[THE TASK] Search the material below for the word "pieces". Copy every line that has it.
· · · ·
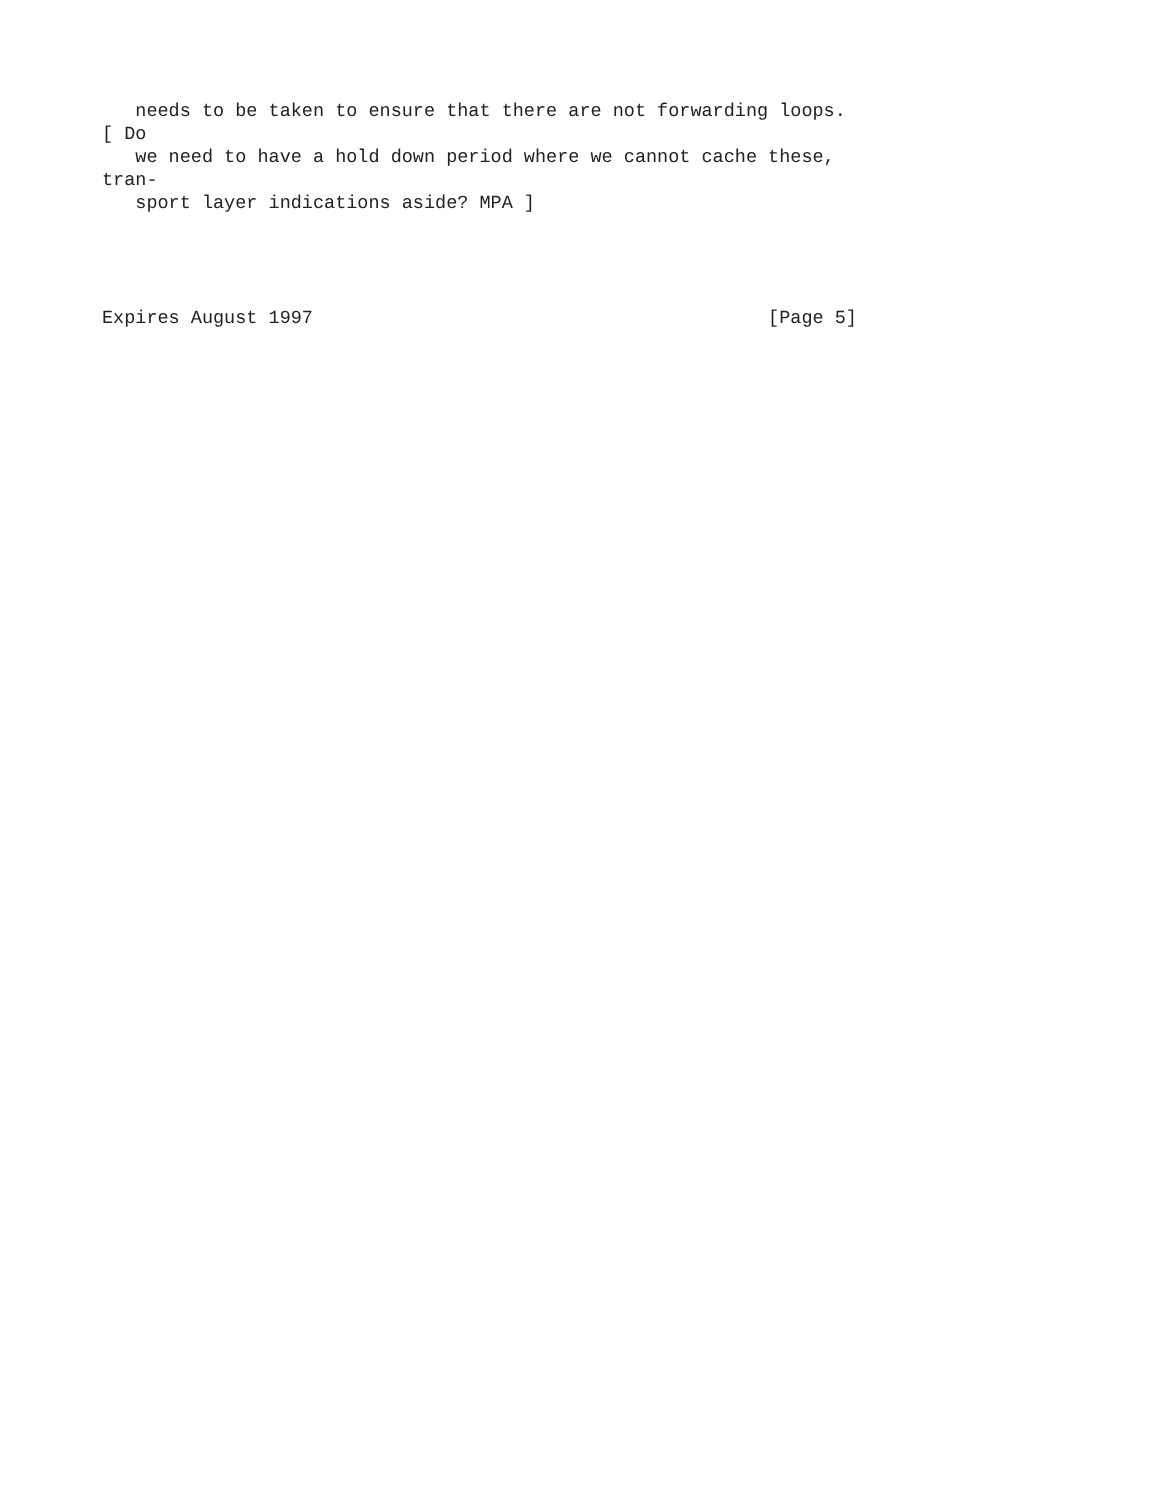needs to be taken to ensure that there are not forwarding loops.
[ Do
   we need to have a hold down period where we cannot cache these,
tran-
   sport layer indications aside? MPA ]




Expires August 1997                                         [Page 5]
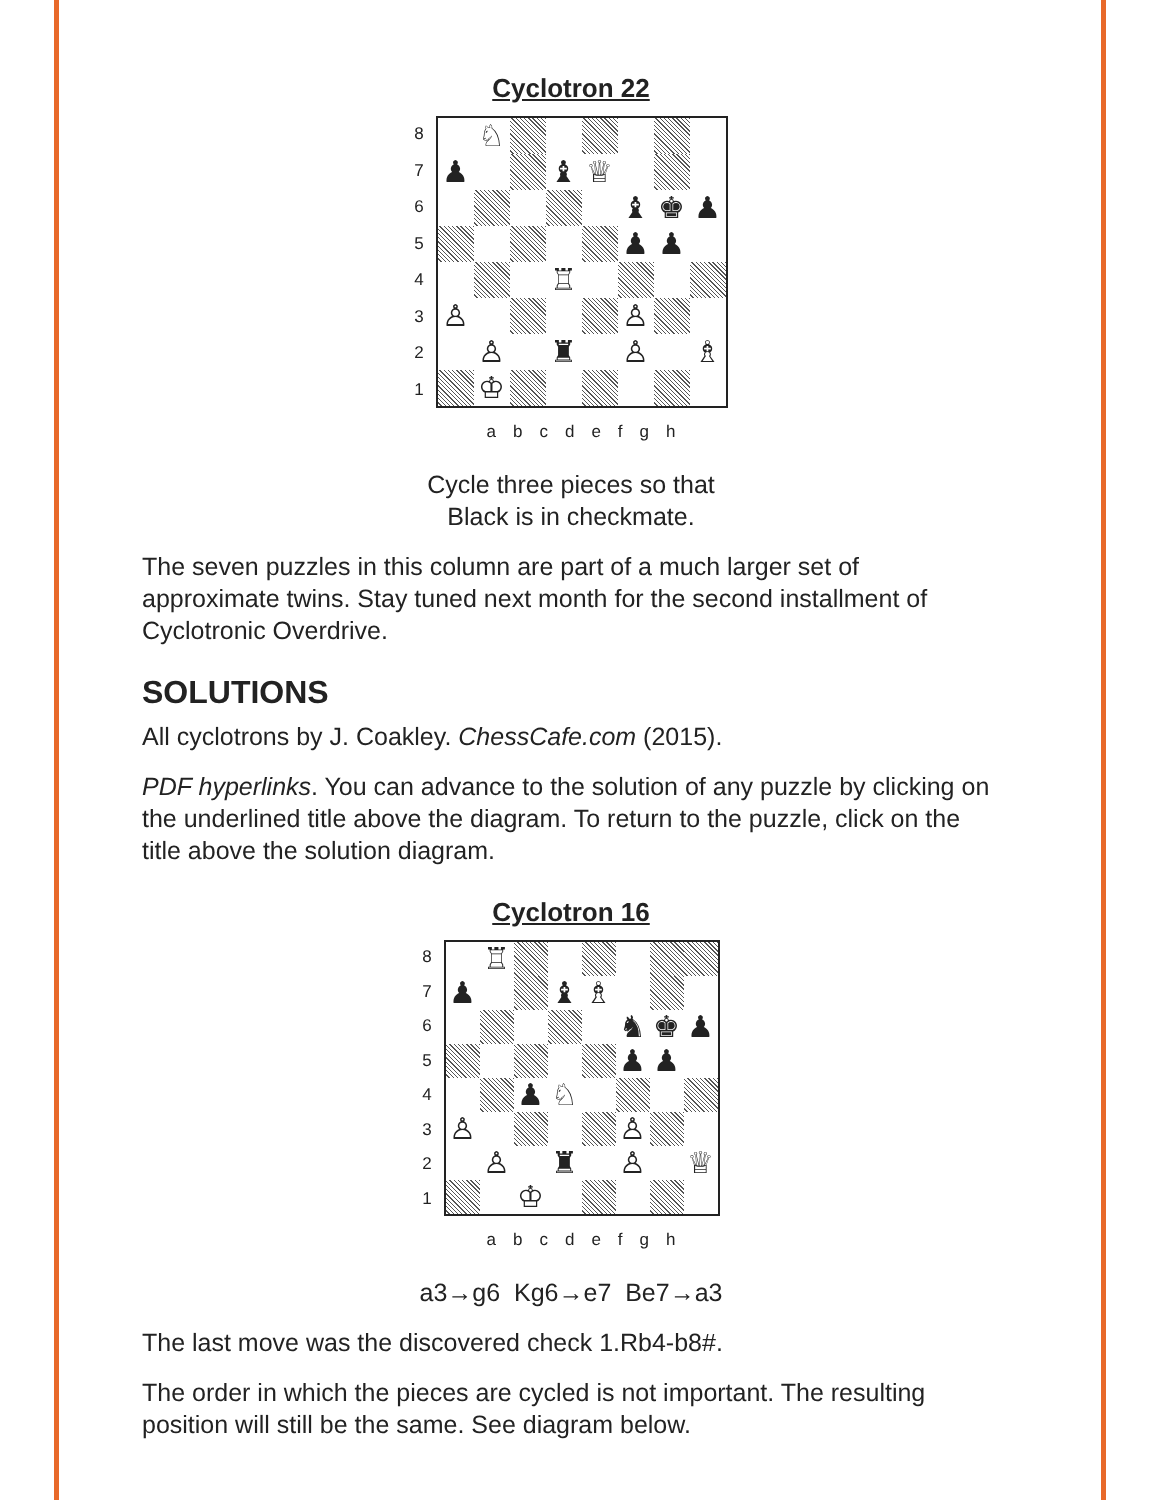Cyclotron 22
87654321
♘
♟
♝
♕
♝
♚
♟
♟
♟
♖
♙
♙
♙
♜
♙
♗
♔
abcdefgh
Cycle three pieces so that
Black is in checkmate.
The seven puzzles in this column are part of a much larger set of approximate twins. Stay tuned next month for the second installment of Cyclotronic Overdrive.
SOLUTIONS
All cyclotrons by J. Coakley. ChessCafe.com (2015).
PDF hyperlinks. You can advance to the solution of any puzzle by clicking on the underlined title above the diagram. To return to the puzzle, click on the title above the solution diagram.
Cyclotron 16
87654321
♖
♟
♝
♗
♞
♚
♟
♟
♟
♟
♘
♙
♙
♙
♜
♙
♕
♔
abcdefgh
a3→g6 Kg6→e7 Be7→a3
The last move was the discovered check 1.Rb4-b8#.
The order in which the pieces are cycled is not important. The resulting position will still be the same. See diagram below.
· · · ·
[OUTPUT FOR THIS TASK]
Cycle three pieces so that
The order in which the pieces are cycled is not important. The resulting position will still be the same. See diagram below.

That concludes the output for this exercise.